Sometimes we get surprised; they don’t realize what they’re saying is news. Often, there’s a story we’re working on, and we’ll see an article with quotes from the people we will be interviewing. But when we get them on the air, they’ll launch into something in more depth than they would in the newspaper. We also have some mind-blowing surprises. The best so far has been Jane Goodall. She was on the show talking about her latest book. We had two minutes left, so I took a call. The caller said, “Dr. Goodall, is there some ape out there you’d like to find that you have yet to find?” It sounded very cryptic, as if the person knew something. So I asked, “Are you talking about Sasquatch, the abominable snowman, Bigfoot?” and she said yes, that they have samples they can get DNA on. She’s subsequently been saying it. And that happened in the last two minutes of the show.
What would you like to see scientists do differently in interviews with you?
Stop starting every discussion with the word ‘so.’ You ask a scientist, “Why is the sky blue?” and they say “So...” What else could they do? They could be a little honest sometimes, and a little more forward. I was on a panel discussion on global warming and we were talking about its effects. The scientist sitting next to me said, ‘We’re talking about ambiguous information and scientists are equivocating their data, but for a lot of us, it’s much worse than we let on.” But he wouldn’t say that in public. I asked him to come on the program and say that and we’re going to have him on. I need them to say what they're thinking. I don’t need them to be outlandish. I want them to be frank, know what they really fear. Let us make the judgment about how much to be scared.

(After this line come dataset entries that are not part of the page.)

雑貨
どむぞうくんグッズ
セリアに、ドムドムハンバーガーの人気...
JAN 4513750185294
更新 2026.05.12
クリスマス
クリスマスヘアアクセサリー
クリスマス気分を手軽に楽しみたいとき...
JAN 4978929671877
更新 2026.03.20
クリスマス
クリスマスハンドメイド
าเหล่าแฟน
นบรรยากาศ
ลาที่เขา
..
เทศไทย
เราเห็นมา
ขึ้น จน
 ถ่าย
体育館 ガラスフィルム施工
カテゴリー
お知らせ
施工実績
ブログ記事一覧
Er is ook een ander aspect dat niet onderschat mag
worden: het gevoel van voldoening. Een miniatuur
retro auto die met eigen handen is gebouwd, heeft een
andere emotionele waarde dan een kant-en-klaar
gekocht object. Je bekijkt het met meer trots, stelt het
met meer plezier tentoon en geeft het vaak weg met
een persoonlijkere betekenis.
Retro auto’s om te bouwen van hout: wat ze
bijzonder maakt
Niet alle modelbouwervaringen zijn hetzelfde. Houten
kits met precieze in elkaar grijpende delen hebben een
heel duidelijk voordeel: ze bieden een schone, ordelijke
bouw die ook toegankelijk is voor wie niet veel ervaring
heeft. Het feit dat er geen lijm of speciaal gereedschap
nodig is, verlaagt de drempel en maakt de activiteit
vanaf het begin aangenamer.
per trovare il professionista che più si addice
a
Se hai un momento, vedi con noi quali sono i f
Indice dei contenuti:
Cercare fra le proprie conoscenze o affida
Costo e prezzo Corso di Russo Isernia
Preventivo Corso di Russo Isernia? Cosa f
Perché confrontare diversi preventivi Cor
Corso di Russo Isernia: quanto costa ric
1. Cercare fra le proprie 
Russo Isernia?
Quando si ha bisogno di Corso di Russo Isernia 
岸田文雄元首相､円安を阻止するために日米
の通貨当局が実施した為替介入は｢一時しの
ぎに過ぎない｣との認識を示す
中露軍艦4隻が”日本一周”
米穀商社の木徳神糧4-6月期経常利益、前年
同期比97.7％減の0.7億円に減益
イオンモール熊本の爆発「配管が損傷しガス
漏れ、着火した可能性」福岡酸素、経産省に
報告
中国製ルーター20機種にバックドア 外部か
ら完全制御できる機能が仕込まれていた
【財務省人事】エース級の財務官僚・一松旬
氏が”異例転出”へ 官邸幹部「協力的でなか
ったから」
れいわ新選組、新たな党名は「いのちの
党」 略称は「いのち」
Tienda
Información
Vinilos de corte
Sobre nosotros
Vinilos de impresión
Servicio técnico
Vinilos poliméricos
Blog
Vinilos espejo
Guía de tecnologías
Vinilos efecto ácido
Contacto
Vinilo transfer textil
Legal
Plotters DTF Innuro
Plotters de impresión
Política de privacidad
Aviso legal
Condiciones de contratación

What’s a story you’d love to do, but haven't been able to? What’s missing that a scientist could provide?
I think nutrition is really the untold story: How much do we know about what we eat and what it does to us? Why is that? The whole idea of the local farmer who had it right all the time. I guess the other story I want to do is who’s controlling our energy future? I want someone who is a big thinker, can think on a broad scale, and is not afraid. Someone everyone respects, to talk about how we need to not be afraid of big ideas. I’m looking for someone who can lay out an energy future for us that incorporates all the energy types, has thought it out, has a plan and can actually make it work. That’s a story that’s hard to do, because it takes multigenerational thinking, it covers international issues, big business. We seem to have lost the ability to tackle really big problems. People have individual pieces of it, but not global ideas.